Brano proposto:
SERENA SLAM E ALTRE STORIE (LITTLE MO, CHRIS E MARTINA, STEFFI, MONICA E UNA PUGNALATA)

Appuntamento con la storia a New York, all’Arthur Ashe Stadium, per Serena Williams a un passo – un solo torneo – dal completare l’agognato Grande Slam su base annuale.
Gli occhi di tutti saranno su di lei, la dominatrice di questo ultimo decennio (e oltre) del tennis femminile, che – in effetti, almeno in prospettiva storica – meriterebbe anche come suggello a una carriera clamorosa.
Mettessimo poi i puntini sulle i, analizzando l’evoluzione del gioco in gonnella, comprenderemmo che l’impresa, in sé di altissimo valore, non racconta la bravura della giocatrice ma solamente la distanza (e il livello medio) tra una grande campionessa e le sue avversarie.

Materiale raccolto:
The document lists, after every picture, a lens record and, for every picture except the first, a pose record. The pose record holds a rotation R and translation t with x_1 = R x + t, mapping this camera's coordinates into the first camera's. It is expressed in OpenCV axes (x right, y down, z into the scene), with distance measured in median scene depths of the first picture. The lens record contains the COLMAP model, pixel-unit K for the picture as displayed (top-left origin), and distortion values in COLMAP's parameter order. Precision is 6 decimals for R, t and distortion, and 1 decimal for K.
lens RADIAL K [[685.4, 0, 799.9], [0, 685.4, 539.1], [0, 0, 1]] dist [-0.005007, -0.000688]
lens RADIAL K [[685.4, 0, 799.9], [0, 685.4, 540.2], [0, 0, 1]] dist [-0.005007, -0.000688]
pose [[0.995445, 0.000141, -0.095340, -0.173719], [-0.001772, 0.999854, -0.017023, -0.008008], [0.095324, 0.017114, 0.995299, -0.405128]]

Istruzioni:
1/ Rispondi a queste domande sul brano dedicato a Serena Williams e al Grande Slam:
(a) In quale stadio di New York è fissato l'appuntamento con la storia?
(b) Quanti tornei mancano a Serena Williams per completare il Grande Slam su base annuale?
(c) Secondo il brano, che cosa racconta l'impresa, invece della bravura della giocatrice?
2/ Scrivi il seguito del brano su Serena Williams e il Grande Slam, cominciando dopo la sua ultima frase.

Risposte:
1/
(a) All'Arthur Ashe Stadium.
(b) Un solo torneo.
(c) La distanza (e il livello medio) tra una grande campionessa e le sue avversarie.

2/
LITTLE MO
Quasi al pari dei colleghi maschi, i confronti tra ere profondamente differenti (calendari, regole, materiali..) sviliscono qualsiasi veridicità statistica.
Nell’evo delle pioniere, dei gesti bianchi, la competizione – di una élite – era relativa in tutti i sensi.
Le regine che rappresentarono meglio gli anni tra i due conflitti mondiali, Suzanne Lenglen (la Divina, simulacro del tennis qualitativo) ed Helen Wills, l’epitome della fuoriclasse quantitativa, feroce, non affrontarono mai il viaggio (scomodissimo) in nave per giocare i Campionati d’Australia.
La disputa assurda tra professionisti e dilettanti (di professione..) inficiò per molto tempo il valore degli albi d’oro.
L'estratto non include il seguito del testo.